**What this task involves:** In the entries that follow, find each line with the word "untuk" and copy it.

**Items from a dataset:**

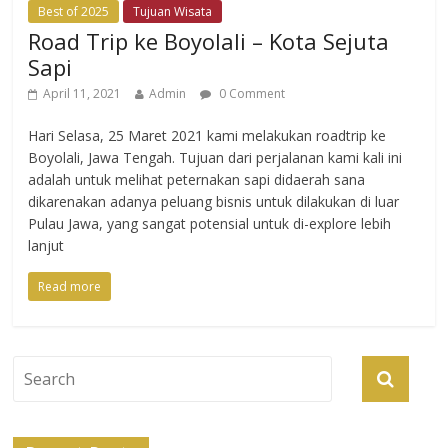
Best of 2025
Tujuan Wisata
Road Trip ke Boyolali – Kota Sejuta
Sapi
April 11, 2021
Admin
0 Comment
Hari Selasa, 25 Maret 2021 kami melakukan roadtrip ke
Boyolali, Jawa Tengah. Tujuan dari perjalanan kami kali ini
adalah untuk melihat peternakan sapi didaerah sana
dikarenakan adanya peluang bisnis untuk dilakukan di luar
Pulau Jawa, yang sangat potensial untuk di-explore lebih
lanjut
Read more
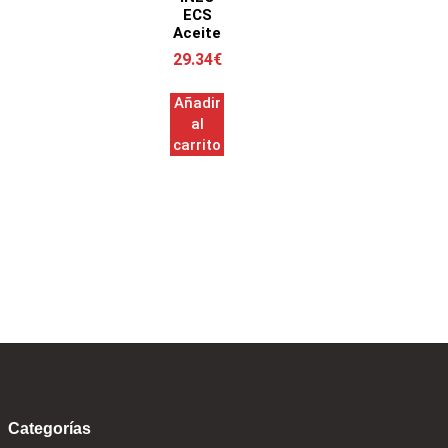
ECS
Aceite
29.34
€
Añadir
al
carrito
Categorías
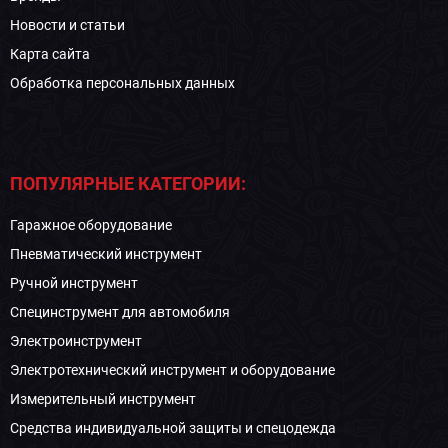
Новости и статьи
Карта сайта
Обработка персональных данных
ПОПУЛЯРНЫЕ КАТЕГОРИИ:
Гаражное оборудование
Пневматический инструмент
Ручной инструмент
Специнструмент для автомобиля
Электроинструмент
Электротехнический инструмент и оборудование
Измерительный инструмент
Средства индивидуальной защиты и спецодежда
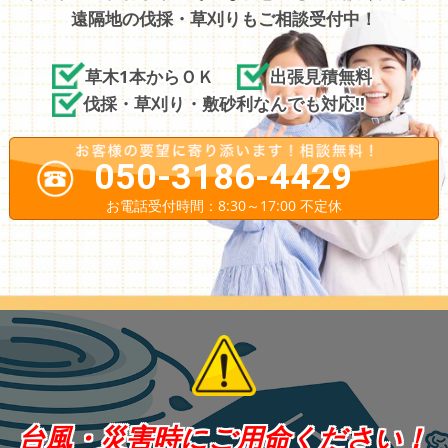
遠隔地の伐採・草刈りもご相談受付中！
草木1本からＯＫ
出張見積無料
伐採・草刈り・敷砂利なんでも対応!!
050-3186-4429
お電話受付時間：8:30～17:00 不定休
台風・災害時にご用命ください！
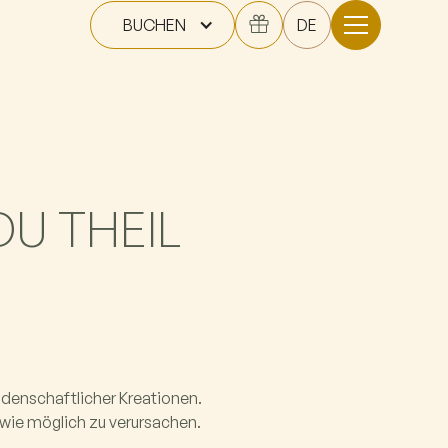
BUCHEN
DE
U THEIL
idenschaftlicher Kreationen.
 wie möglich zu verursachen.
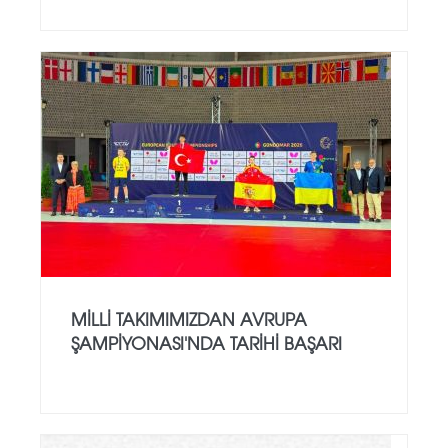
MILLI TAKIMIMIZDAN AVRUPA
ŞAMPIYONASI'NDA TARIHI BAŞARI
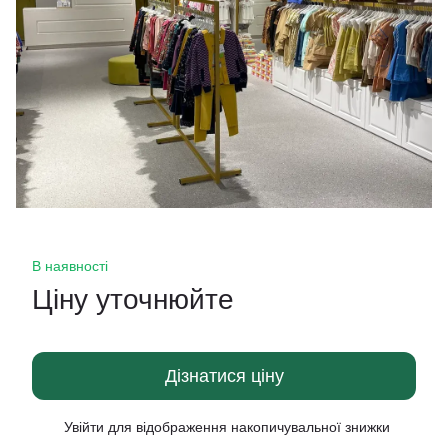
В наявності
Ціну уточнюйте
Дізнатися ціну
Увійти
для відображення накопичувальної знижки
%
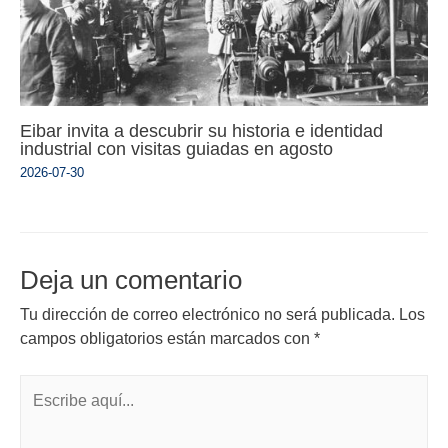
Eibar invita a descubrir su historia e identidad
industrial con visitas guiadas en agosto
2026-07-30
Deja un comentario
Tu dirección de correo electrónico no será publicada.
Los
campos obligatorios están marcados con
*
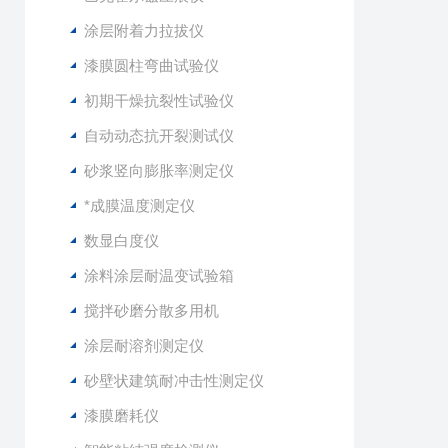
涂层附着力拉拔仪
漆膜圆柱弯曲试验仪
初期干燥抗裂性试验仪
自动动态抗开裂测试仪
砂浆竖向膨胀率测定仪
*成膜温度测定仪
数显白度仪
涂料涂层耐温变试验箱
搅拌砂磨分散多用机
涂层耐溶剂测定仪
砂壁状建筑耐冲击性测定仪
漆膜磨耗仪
==
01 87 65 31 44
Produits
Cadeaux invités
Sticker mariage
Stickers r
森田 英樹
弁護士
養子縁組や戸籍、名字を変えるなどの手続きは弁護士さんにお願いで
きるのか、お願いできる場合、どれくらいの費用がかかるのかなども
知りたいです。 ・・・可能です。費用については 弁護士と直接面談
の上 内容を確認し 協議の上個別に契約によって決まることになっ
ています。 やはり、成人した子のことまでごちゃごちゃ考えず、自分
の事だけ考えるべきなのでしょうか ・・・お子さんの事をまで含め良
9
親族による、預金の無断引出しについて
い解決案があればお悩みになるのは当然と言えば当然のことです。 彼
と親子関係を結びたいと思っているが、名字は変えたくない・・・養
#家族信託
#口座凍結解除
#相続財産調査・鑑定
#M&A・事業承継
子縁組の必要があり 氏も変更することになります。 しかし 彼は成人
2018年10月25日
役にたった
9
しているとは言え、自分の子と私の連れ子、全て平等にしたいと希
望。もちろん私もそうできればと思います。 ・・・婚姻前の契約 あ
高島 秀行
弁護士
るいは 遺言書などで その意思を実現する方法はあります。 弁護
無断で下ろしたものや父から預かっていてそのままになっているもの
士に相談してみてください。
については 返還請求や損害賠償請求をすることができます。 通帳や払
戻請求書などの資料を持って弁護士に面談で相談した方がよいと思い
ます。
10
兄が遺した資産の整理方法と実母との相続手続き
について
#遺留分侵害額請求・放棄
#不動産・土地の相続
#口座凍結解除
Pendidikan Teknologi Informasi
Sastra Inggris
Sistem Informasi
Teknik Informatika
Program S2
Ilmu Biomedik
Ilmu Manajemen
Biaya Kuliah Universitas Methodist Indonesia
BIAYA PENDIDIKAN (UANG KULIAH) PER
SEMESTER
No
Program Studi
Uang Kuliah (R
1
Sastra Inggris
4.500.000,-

**Expected answer:**
adalah untuk melihat peternakan sapi didaerah sana
dikarenakan adanya peluang bisnis untuk dilakukan di luar
Pulau Jawa, yang sangat potensial untuk di-explore lebih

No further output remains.